▶ Data records

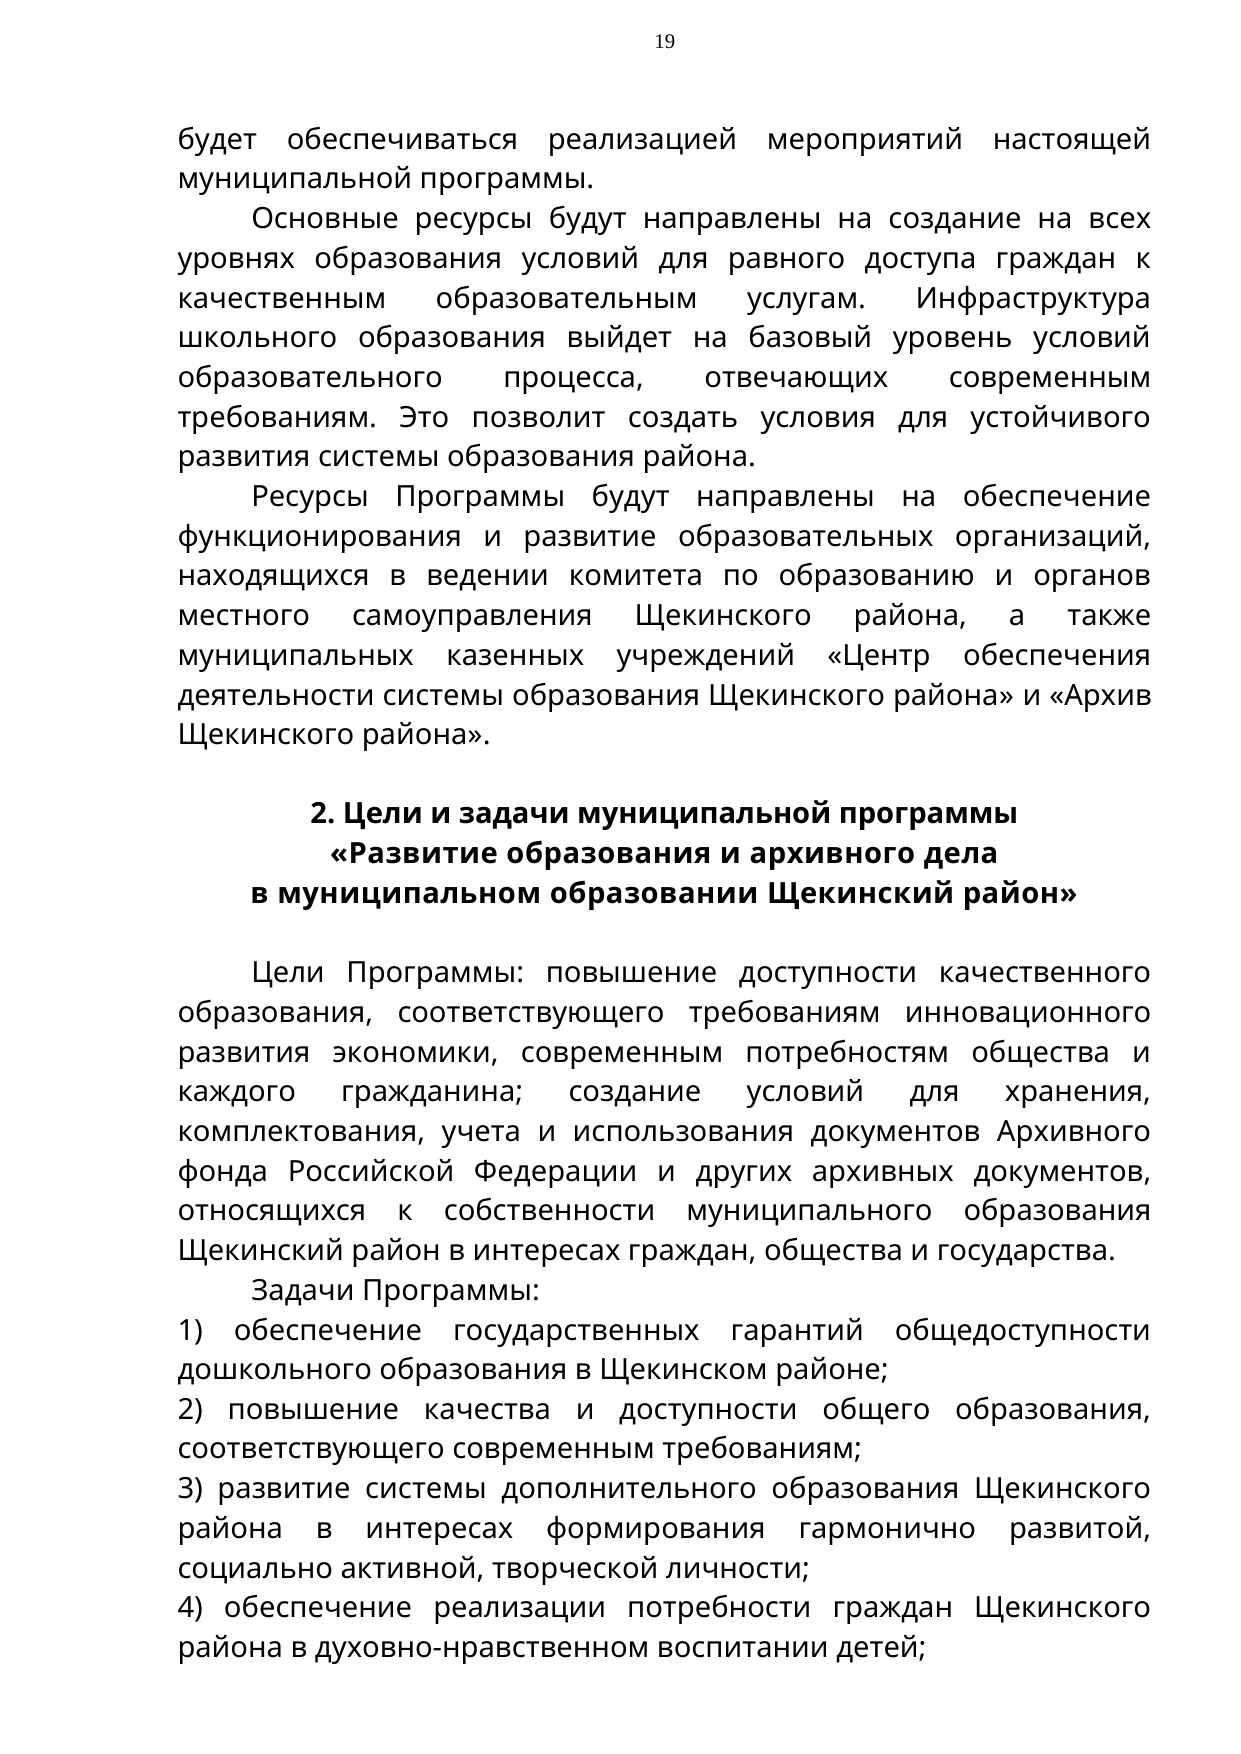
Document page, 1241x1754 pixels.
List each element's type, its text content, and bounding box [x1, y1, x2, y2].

...

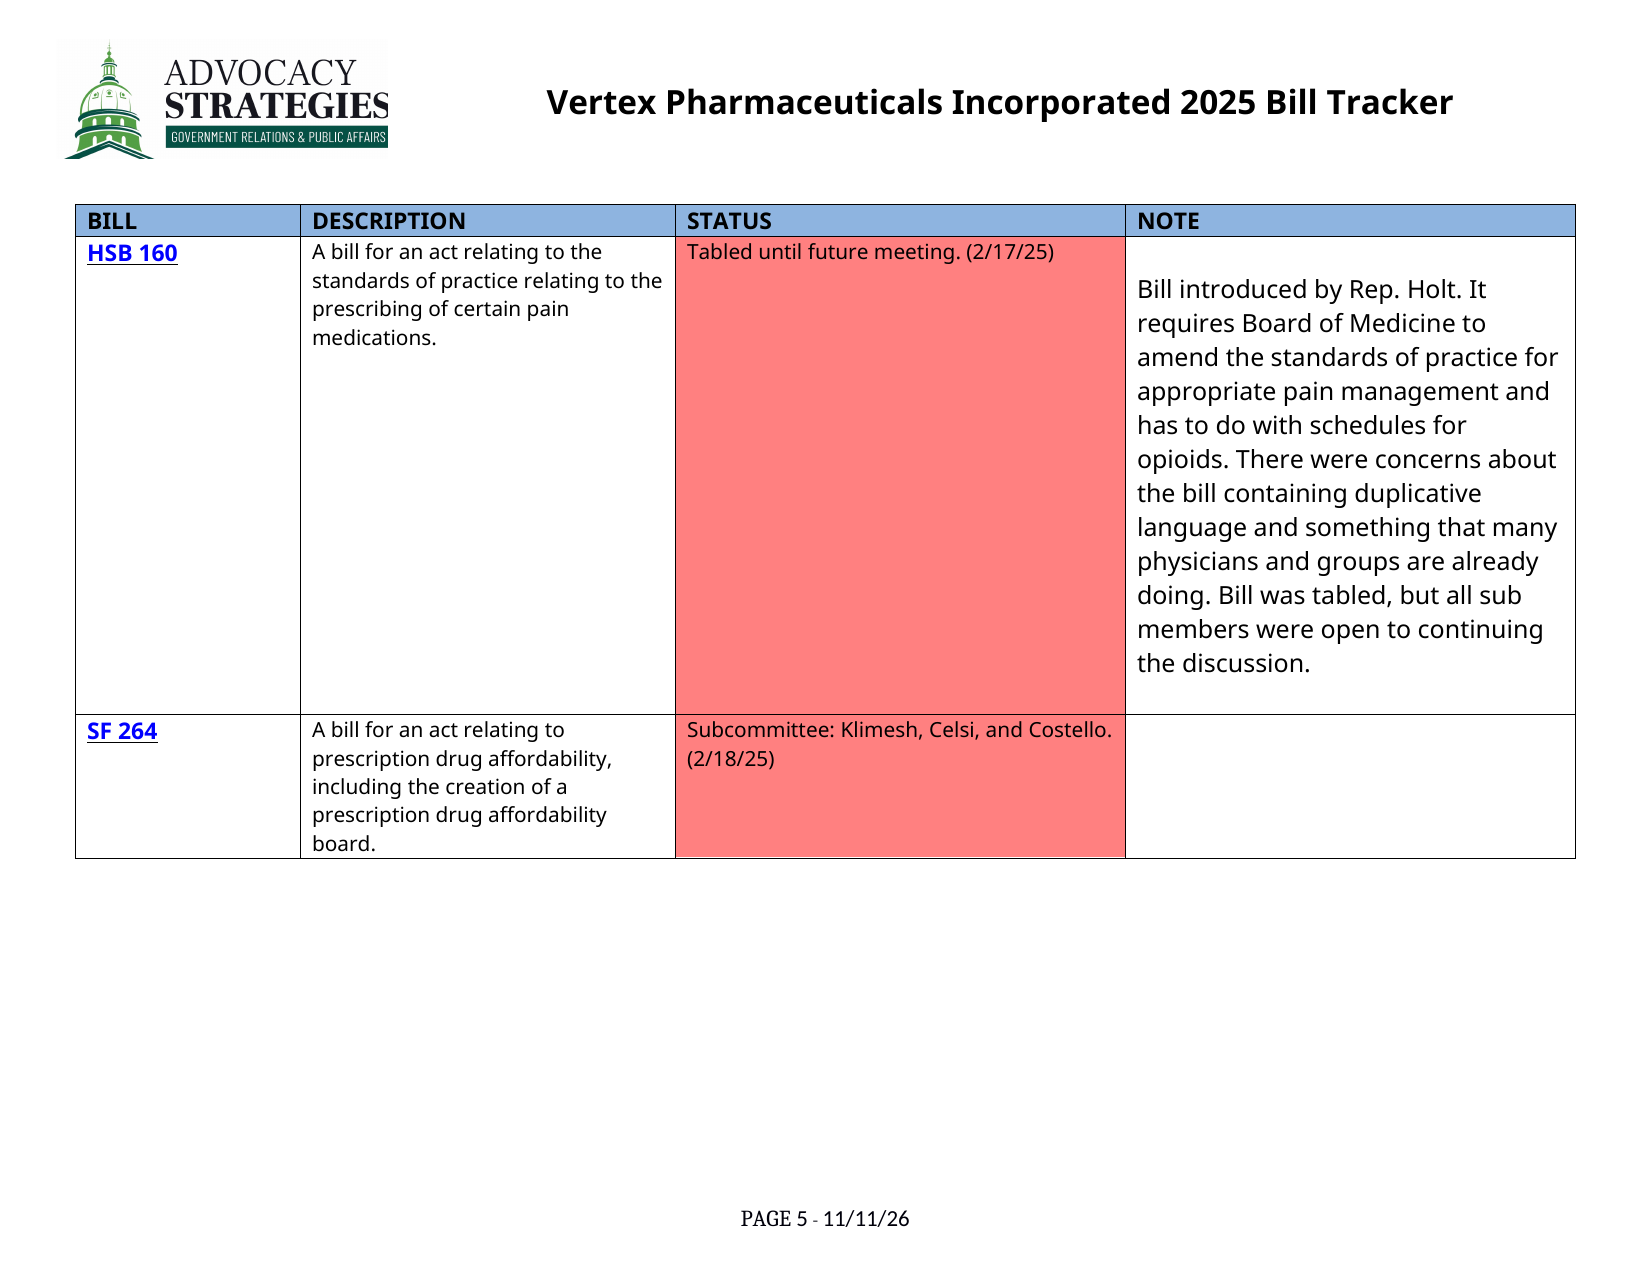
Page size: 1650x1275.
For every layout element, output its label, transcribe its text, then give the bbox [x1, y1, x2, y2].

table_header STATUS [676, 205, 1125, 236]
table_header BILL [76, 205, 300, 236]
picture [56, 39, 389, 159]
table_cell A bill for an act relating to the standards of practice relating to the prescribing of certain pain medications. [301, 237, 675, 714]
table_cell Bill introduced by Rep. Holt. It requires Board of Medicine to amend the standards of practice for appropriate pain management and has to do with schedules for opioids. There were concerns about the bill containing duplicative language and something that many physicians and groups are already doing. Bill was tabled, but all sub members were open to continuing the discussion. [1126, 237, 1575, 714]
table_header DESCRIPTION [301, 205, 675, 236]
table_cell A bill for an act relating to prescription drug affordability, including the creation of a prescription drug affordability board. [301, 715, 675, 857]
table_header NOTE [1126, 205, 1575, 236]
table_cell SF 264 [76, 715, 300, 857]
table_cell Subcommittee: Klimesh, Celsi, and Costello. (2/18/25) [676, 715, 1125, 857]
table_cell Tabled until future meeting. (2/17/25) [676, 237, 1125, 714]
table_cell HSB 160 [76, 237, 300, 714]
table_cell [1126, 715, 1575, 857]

▶ Problem description
When you reach the line in the material above that holds "Document page, 1241x1754 pixels.", begin reproducing lines exactly, and stop after the line that holds "List each element's".

▶ Answer space
Document page, 1241x1754 pixels.
List each element's type, its text content, and bounding box [x1, y1, x2, y2].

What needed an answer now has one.